In acute cholangitis, bile duct blockage permits germs from the duodenum to climb. The majority of cases (85%) are caused by common bile duct stones, however bile duct blockage can also be caused by tumors or other disorders.

 Common infecting organisms include 

  • gram-negative bacteria (eg, Escherichia coli, Klebsiella species, Enterobacter species);
  • less common are gram-positive bacteria (eg, Enterococcus species) and
  • mixed anaerobes (eg, Bacteroides species, Clostridia species). 

Abdominal discomfort, jaundice, and fever or chills are all symptoms (Charcot triad). The abdomen is uncomfortable, and the liver is frequently sensitive and swollen (possibly containing abscesses). Confusion and hypotension, stomach discomfort, jaundice, and fever or chills (Reynolds' pentad) all indicate a 50% fatality probability and significant morbidity.

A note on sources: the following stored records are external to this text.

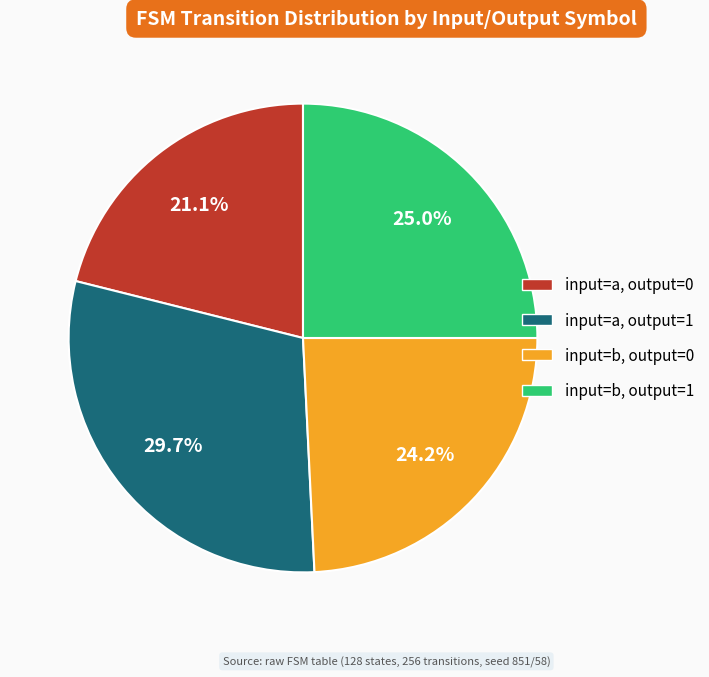

Is there a majority slice in this chart?

No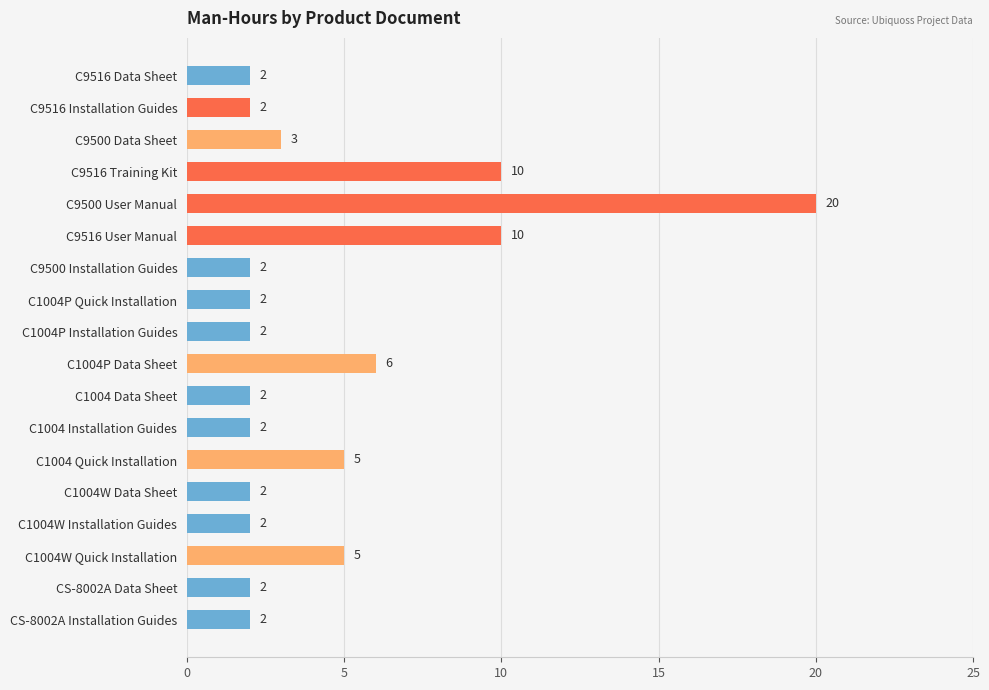

The value at C9500 Data Sheet is 4. True or false?

False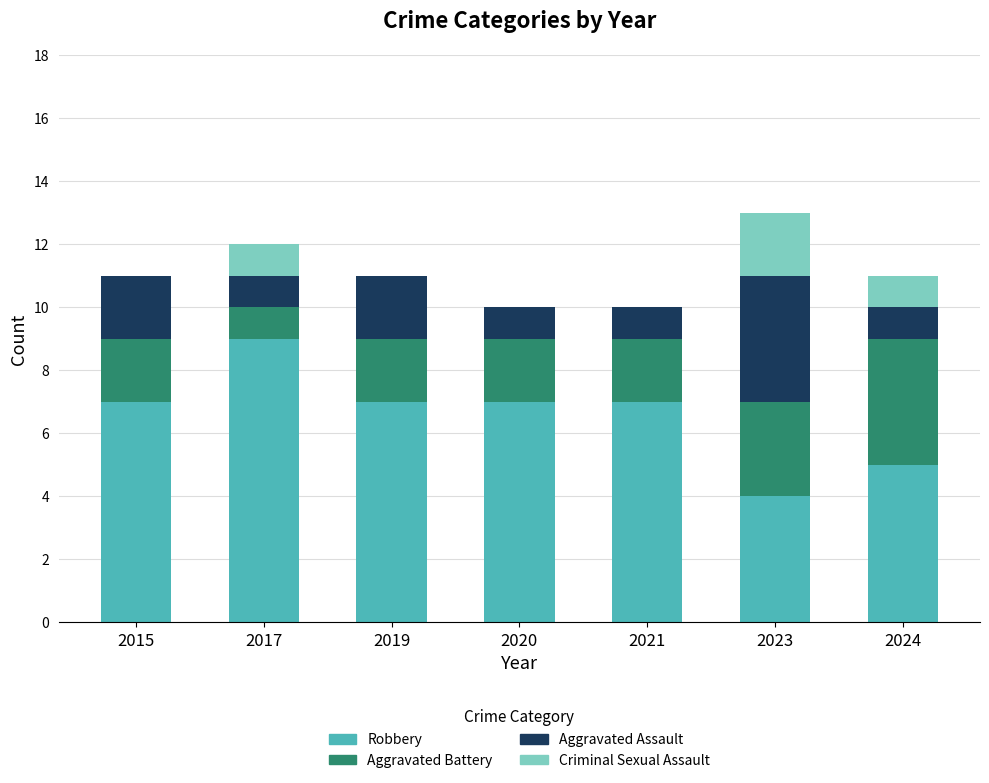

Which category has the highest value in the Robbery series?

2017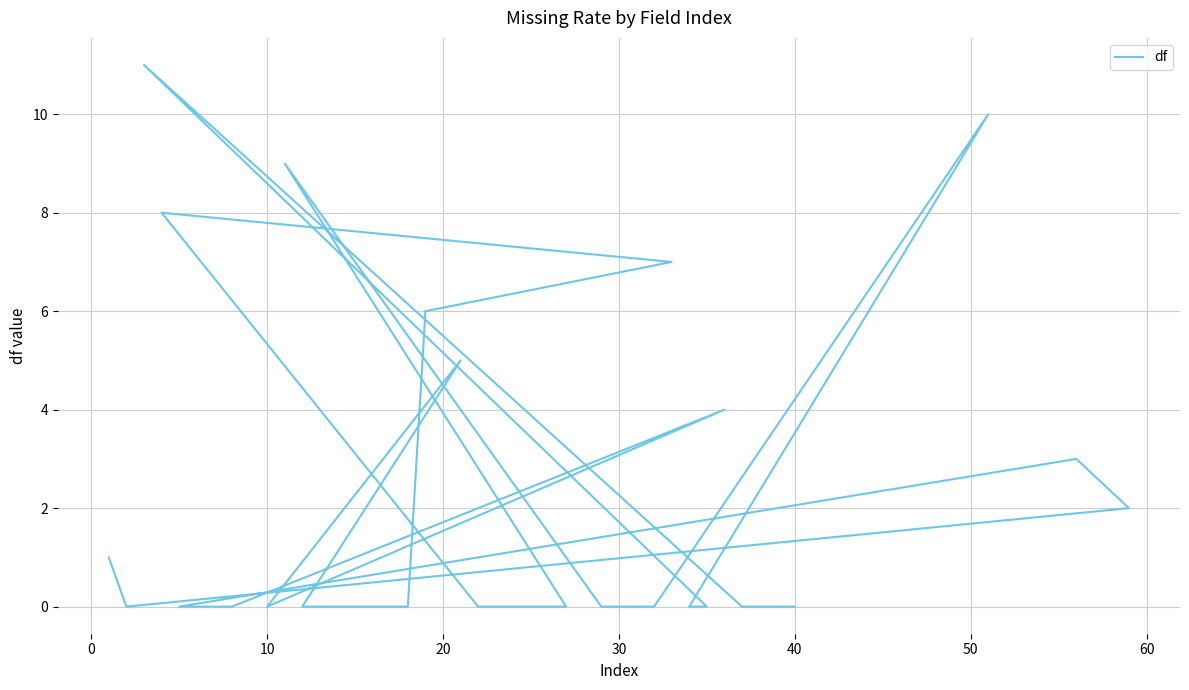

What is the maximum value shown in the chart?

11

Preventing bile duct stones

There is no way to completely avoid gallstones, which can develop in even the healthiest, youthful, or most active persons. People can, however, take precautions to lessen their risk. These precautions are especially critical for those with a family history of gallstones or other risk factors, such as obesity.

Preventive measures include:

  • Eating a lower fat diet: People might concentrate on avoiding items that are high in fat but poor in nutritional value, such as potato chips and fried dishes. They can substitute more healthful fats, such as avocado and fish oil, for these items.
  • Adding more fiber: This may be accomplished by consuming more whole grains, fruits, and vegetables.
  • Attaining a moderate body weight: If required, a mix of nutrition and exercise, with an emphasis on becoming more physically active, can help people lose weight.
  • Avoiding crash diets and extremely low calorie diets: These diets may actually increase the likelihood of developing gallstones.
  • Talking with a doctor about medications: Some medications, such as birth control pills, have been linked to an increased risk of gallstones.
  • Seeking excellent prenatal care during pregnancy: People should also notify their doctor if they have any odd or new stomach discomfort while pregnant.

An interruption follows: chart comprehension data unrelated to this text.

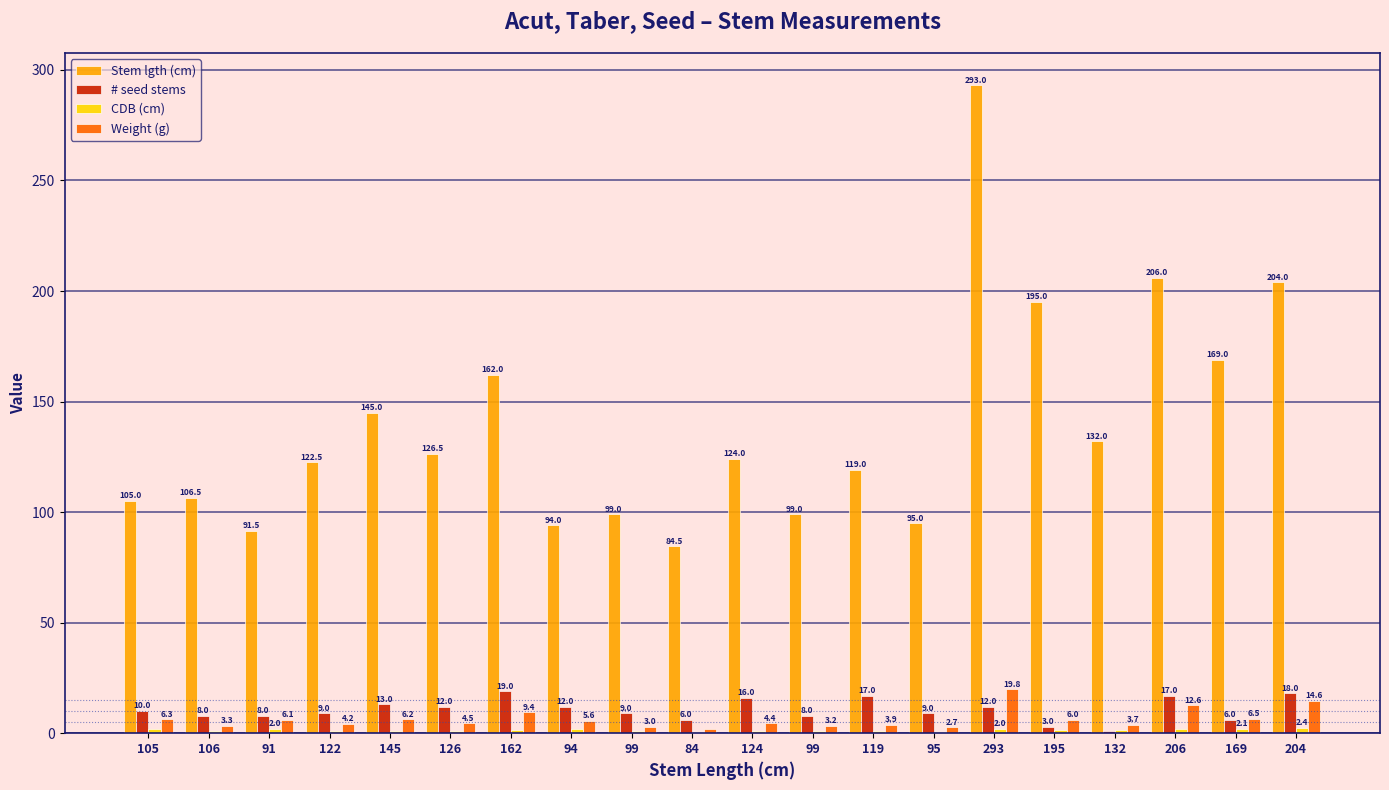

How many series are shown in this chart?

4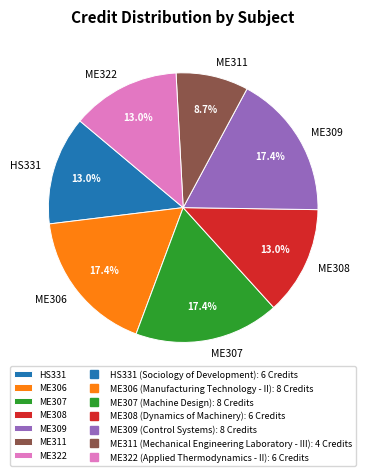

How many slices are in this pie chart?

7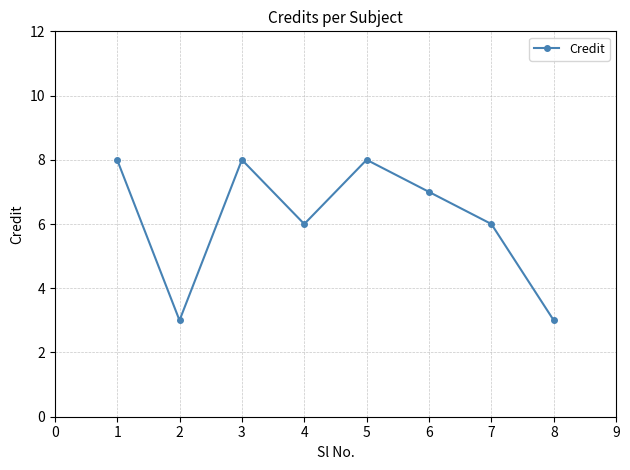

How many lines are shown in the chart?

1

The common bile duct stone (CBD stone) is a reasonably common condition, with an incidence of 10-20% in individuals with gallstones. This is also linked to severe consequences such as obstructive jaundice, acute suppurative cholangitis, and acute pancreatitis. The most crucial aspect of CBD stone management is early diagnosis and timely treatment. Endoscopic ultrasonography and magnetic resonance cholangiopancreatography show great sensitivity, specificity, and accuracy for the identification of CBD stones, according to a recent meta-analysis.

Endoscopic ultrasonography, in particular, has been shown to be more sensitive than others. A therapeutic regimen for individuals with symptomatic gallstones is given according on whether they are at low, moderate, or high risk of CBD stones.

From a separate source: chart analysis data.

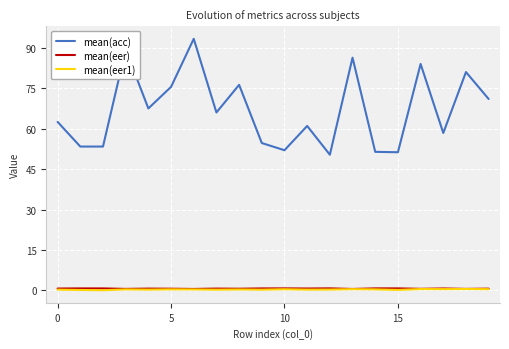

Which series has the largest total across all categories?

mean(acc)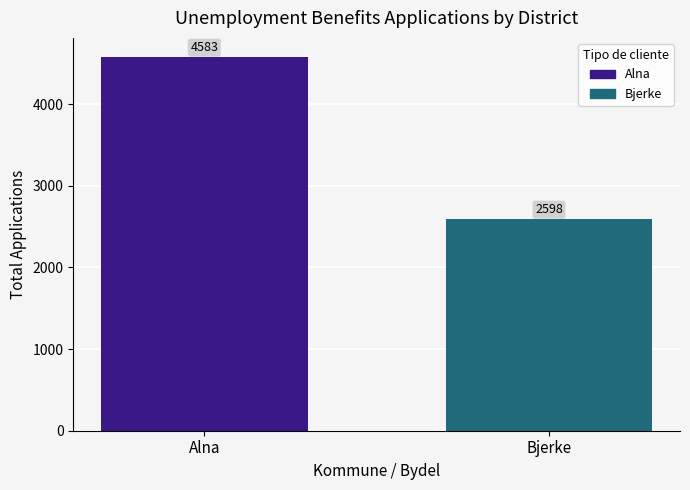

Reading left to right, transcribe all the data shown in this chart.

4583	2598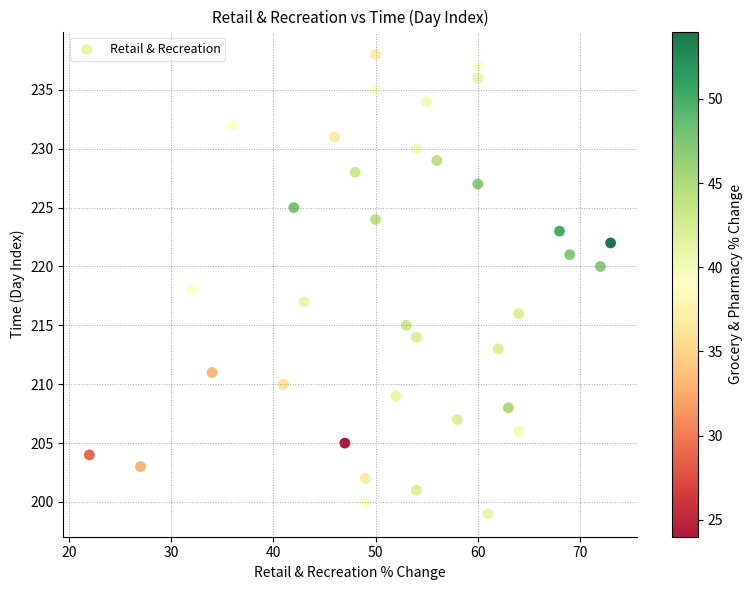

What is the range of Y values (max minus min)?

39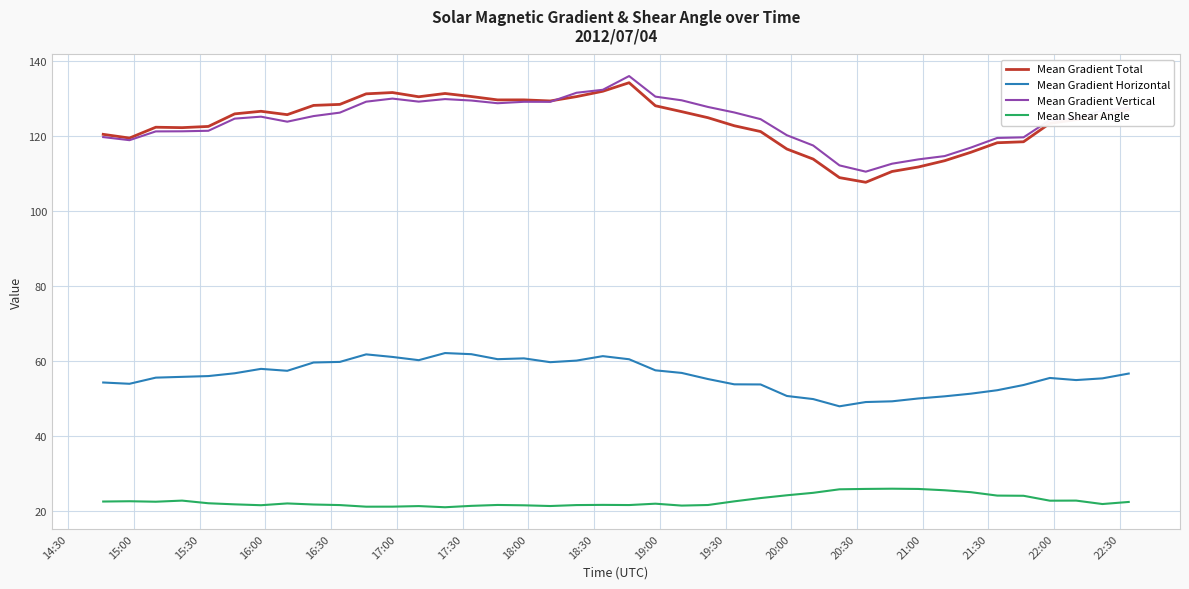

True or false: Mean Gradient Horizontal and Mean Shear Angle intersect in this chart.

False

In high-risk patients with gallstones and CBD stones, if competence, operating time, and tools are available, single-stage laparoscopic CBD exploration and cholecystectomy is preferable to ERCP with laparoscopic cholecystectomy in terms of technical success and shorter hospital stay. In several hospitals, patients with CBD stones and gallstones are treated with ERCP combined laparoscopic cholecystectomy.